The implementation does not copy a factory schematic. It is a graybox model that captures the useful engineering behavior: high input impedance, an envelope detector, program-dependent sweep memory, a resonant band-pass filter, dry/wet blend, and low output impedance.

Baseline Assumptions

  • Input impedance is high enough for guitar, compressor, or drive outputs.
  • Output impedance is low enough to drive another pedal or the amp input.
  • The detector belongs to private pedal state and follows guitar attack faster than it releases.
  • The filter should open from pick attack and close musically as the note decays.
  • Pre-amp placement is the reference rig because envelope filters usually react best before amp gain and time-based effects.

Controls

  • sensitivity: envelope detector drive and sweep trigger threshold.
  • range: low-to-high sweep span and release feel.
  • resonance: band-pass emphasis around the moving center frequency.
  • mix: dry/filter blend.
  • bypass: routing state; detector and filter state remain owned by the pedal instance.

Current DSP Approximation

The current implementation uses:

  • source/load input boundary and light input coupling,
  • rectified sidechain with one-pole smoothing,
  • fast envelope attack and slower release,
  • exponential center-frequency sweep from low-mid to upper-mid range,
  • state-variable band-pass filter with bounded resonance,
  • dry body retention so the effect does not disappear at high mix settings,
  • output lowpass and headroom guard.

This is not a SPICE model and it is not component-exact.
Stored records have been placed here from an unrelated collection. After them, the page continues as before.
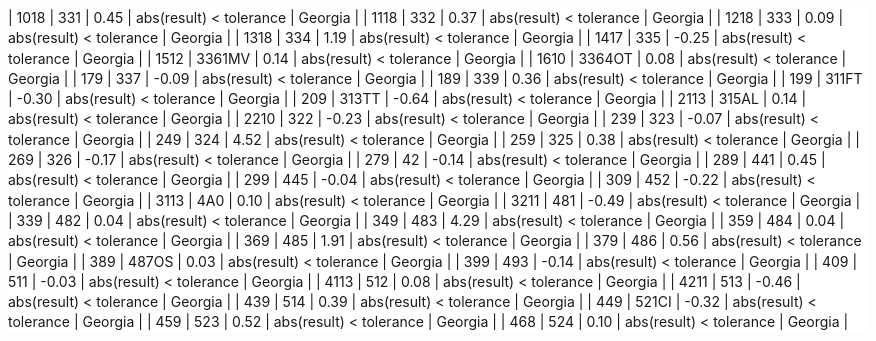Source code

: | 1018 | 331       |          0.45 | abs(result) \< tolerance | Georgia              |
| 1118 | 332       |          0.37 | abs(result) \< tolerance | Georgia              |
| 1218 | 333       |          0.09 | abs(result) \< tolerance | Georgia              |
| 1318 | 334       |          1.19 | abs(result) \< tolerance | Georgia              |
| 1417 | 335       |         -0.25 | abs(result) \< tolerance | Georgia              |
| 1512 | 3361MV    |          0.14 | abs(result) \< tolerance | Georgia              |
| 1610 | 3364OT    |          0.08 | abs(result) \< tolerance | Georgia              |
| 179  | 337       |         -0.09 | abs(result) \< tolerance | Georgia              |
| 189  | 339       |          0.36 | abs(result) \< tolerance | Georgia              |
| 199  | 311FT     |         -0.30 | abs(result) \< tolerance | Georgia              |
| 209  | 313TT     |         -0.64 | abs(result) \< tolerance | Georgia              |
| 2113 | 315AL     |          0.14 | abs(result) \< tolerance | Georgia              |
| 2210 | 322       |         -0.23 | abs(result) \< tolerance | Georgia              |
| 239  | 323       |         -0.07 | abs(result) \< tolerance | Georgia              |
| 249  | 324       |          4.52 | abs(result) \< tolerance | Georgia              |
| 259  | 325       |          0.38 | abs(result) \< tolerance | Georgia              |
| 269  | 326       |         -0.17 | abs(result) \< tolerance | Georgia              |
| 279  | 42        |         -0.14 | abs(result) \< tolerance | Georgia              |
| 289  | 441       |          0.45 | abs(result) \< tolerance | Georgia              |
| 299  | 445       |         -0.04 | abs(result) \< tolerance | Georgia              |
| 309  | 452       |         -0.22 | abs(result) \< tolerance | Georgia              |
| 3113 | 4A0       |          0.10 | abs(result) \< tolerance | Georgia              |
| 3211 | 481       |         -0.49 | abs(result) \< tolerance | Georgia              |
| 339  | 482       |          0.04 | abs(result) \< tolerance | Georgia              |
| 349  | 483       |          4.29 | abs(result) \< tolerance | Georgia              |
| 359  | 484       |          0.04 | abs(result) \< tolerance | Georgia              |
| 369  | 485       |          1.91 | abs(result) \< tolerance | Georgia              |
| 379  | 486       |          0.56 | abs(result) \< tolerance | Georgia              |
| 389  | 487OS     |          0.03 | abs(result) \< tolerance | Georgia              |
| 399  | 493       |         -0.14 | abs(result) \< tolerance | Georgia              |
| 409  | 511       |         -0.03 | abs(result) \< tolerance | Georgia              |
| 4113 | 512       |          0.08 | abs(result) \< tolerance | Georgia              |
| 4211 | 513       |         -0.46 | abs(result) \< tolerance | Georgia              |
| 439  | 514       |          0.39 | abs(result) \< tolerance | Georgia              |
| 449  | 521CI     |         -0.32 | abs(result) \< tolerance | Georgia              |
| 459  | 523       |          0.52 | abs(result) \< tolerance | Georgia              |
| 468  | 524       |          0.10 | abs(result) \< tolerance | Georgia              |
It gives Greybound a dynamic touch filter while leaving room for future diode/op-amp/OTA or opto-style circuit validation.

Reference Direction

Useful future reference work:

  • collect public Mu-Tron III topology notes and measured sweeps,
  • compare low-pass, band-pass, and high-pass modes,
  • add up/down sweep direction if the model needs the full original control behavior,
  • validate envelope attack/release against rendered pick transients,
  • measure output level across sensitivity and resonance settings,
  • compare placement before and after compressor/drive pedals.

References

  • Mu-Tron III family envelope filter topology and control behavior.
  • Musitronics-era envelope filters using detector-driven resonant filter movement.
  • State-variable filter models for controllable low-pass, band-pass, and high-pass responses.

Validation Gates

The model is not component-exact until:

  • center-frequency sweep is measured across sensitivity and range settings,
  • resonance is validated for stability and musical output level,
  • attack and release are measured from rendered transient material,
  • bypass and active output levels are matched within a useful range,
  • ordering before/after compressor and overdrive is compared with renders,
  • measured hardware or SPICE captures define a specific reference unit.